### Work task
Find each line in the items below that contains the string "گذشته", and copy all of those lines.

[Dataset entries]

▬▬▬▬▬▬

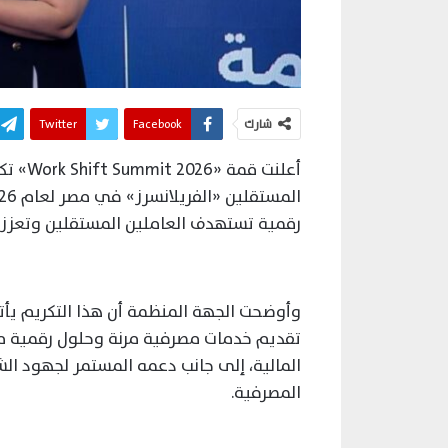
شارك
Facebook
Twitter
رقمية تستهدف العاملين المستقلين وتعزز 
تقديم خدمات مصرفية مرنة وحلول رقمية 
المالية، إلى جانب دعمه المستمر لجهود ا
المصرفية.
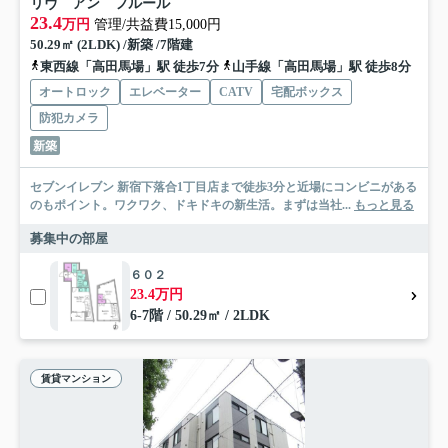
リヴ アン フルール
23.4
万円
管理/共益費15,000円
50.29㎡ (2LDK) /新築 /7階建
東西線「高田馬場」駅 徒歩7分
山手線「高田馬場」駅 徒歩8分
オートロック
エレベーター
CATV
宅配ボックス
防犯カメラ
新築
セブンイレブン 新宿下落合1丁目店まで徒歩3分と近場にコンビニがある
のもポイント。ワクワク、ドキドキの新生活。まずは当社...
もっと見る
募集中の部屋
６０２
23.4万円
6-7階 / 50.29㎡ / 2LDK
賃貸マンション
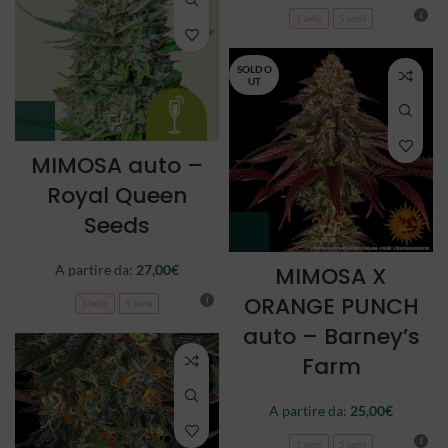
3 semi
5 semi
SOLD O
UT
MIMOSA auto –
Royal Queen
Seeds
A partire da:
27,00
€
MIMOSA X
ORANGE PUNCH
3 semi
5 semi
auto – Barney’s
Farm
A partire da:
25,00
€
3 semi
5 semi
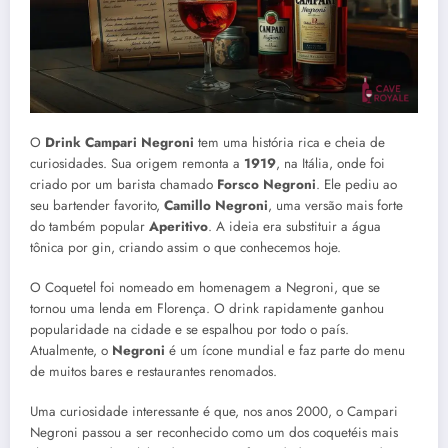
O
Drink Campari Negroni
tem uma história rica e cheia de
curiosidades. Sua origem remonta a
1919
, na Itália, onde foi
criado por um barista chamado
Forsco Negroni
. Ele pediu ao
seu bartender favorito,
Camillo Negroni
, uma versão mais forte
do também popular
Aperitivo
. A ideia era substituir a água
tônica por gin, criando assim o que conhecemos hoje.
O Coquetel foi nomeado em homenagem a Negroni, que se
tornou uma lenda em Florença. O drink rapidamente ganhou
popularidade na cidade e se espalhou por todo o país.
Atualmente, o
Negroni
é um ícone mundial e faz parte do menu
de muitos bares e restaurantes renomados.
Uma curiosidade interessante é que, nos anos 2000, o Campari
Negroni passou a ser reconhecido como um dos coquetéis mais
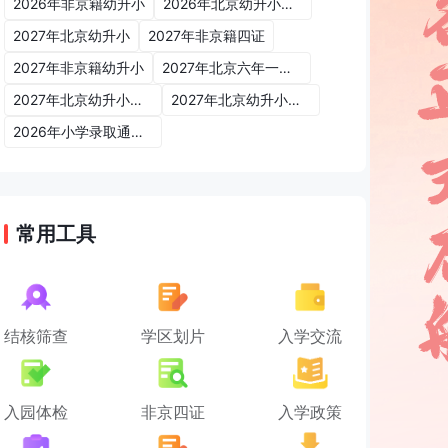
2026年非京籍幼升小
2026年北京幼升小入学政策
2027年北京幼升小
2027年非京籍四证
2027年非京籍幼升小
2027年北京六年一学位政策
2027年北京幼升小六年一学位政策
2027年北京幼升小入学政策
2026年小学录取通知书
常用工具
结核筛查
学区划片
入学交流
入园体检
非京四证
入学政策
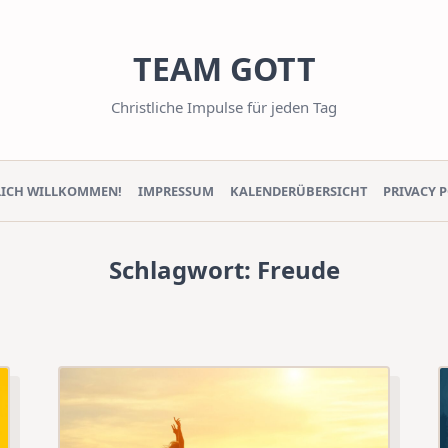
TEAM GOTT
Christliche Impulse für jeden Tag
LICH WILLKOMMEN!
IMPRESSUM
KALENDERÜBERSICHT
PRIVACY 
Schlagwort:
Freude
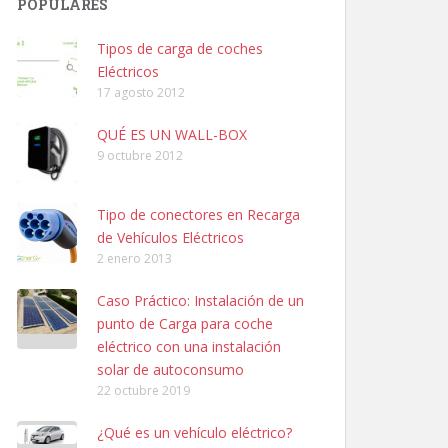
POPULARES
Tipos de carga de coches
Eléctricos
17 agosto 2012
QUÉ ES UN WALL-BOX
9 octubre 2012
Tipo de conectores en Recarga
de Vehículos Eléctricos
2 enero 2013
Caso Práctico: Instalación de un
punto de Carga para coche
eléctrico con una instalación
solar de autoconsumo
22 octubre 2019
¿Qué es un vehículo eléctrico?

▬▬▬▬▬▬

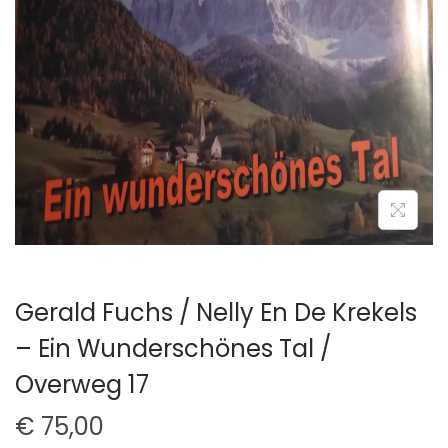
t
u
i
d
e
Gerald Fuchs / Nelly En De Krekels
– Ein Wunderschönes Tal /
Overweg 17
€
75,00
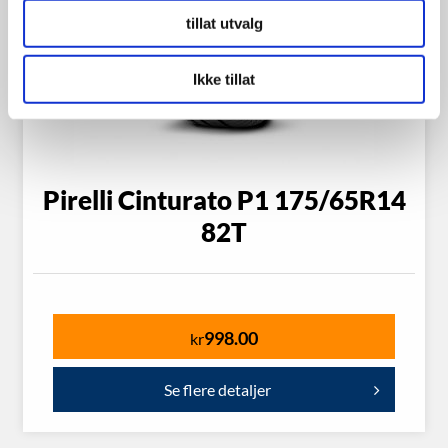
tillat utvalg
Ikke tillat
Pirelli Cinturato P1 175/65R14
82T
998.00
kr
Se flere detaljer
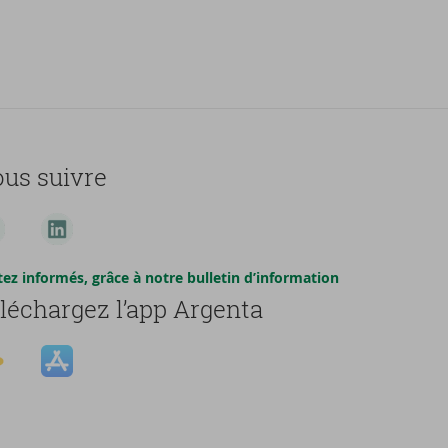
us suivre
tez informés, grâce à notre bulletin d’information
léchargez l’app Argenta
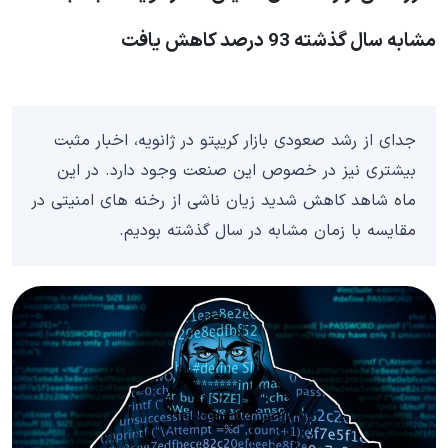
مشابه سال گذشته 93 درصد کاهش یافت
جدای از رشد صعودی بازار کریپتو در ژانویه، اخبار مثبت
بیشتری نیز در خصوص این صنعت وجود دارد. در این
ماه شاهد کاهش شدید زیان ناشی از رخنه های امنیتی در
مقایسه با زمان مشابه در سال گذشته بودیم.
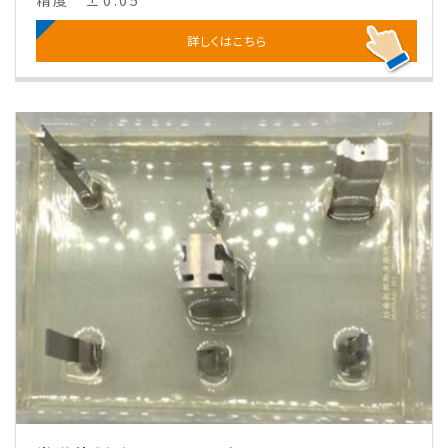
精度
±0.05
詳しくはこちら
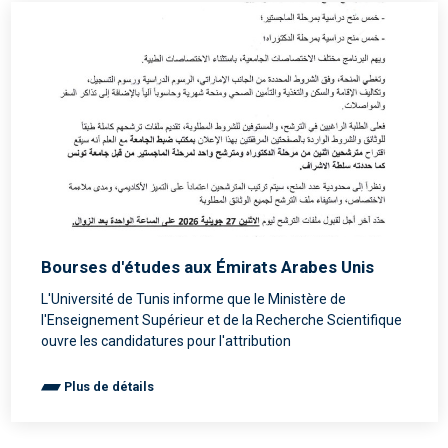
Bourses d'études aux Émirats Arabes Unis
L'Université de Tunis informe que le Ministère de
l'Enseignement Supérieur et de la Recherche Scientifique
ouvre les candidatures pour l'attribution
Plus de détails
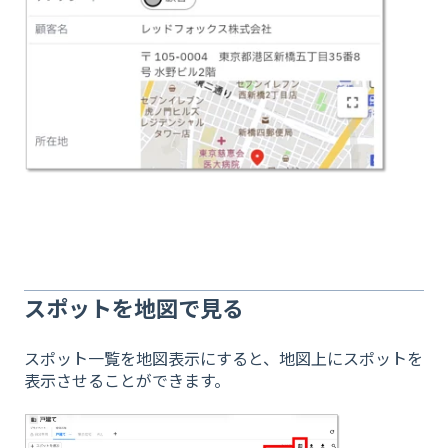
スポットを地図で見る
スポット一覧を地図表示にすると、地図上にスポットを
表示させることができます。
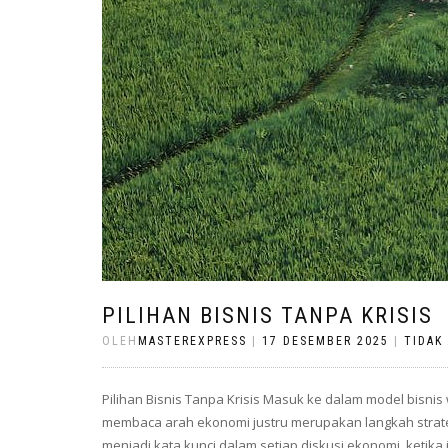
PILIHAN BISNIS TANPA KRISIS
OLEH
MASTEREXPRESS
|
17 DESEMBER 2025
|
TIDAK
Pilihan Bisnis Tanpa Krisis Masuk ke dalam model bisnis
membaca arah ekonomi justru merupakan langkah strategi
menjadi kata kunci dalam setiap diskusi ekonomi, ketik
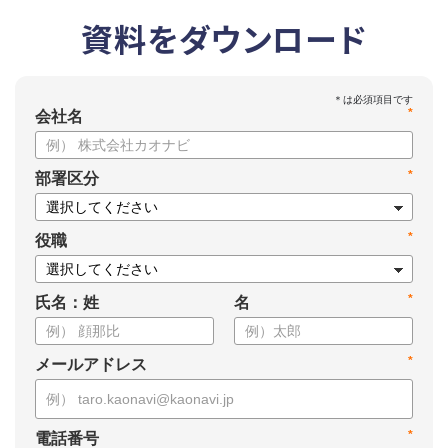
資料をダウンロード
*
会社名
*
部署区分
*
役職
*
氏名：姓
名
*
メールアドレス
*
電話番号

▬▬▬▬▬▬

### Solution
مشابه سال گذشته 93 درصد کاهش یافت
مقایسه با زمان مشابه در سال گذشته بودیم.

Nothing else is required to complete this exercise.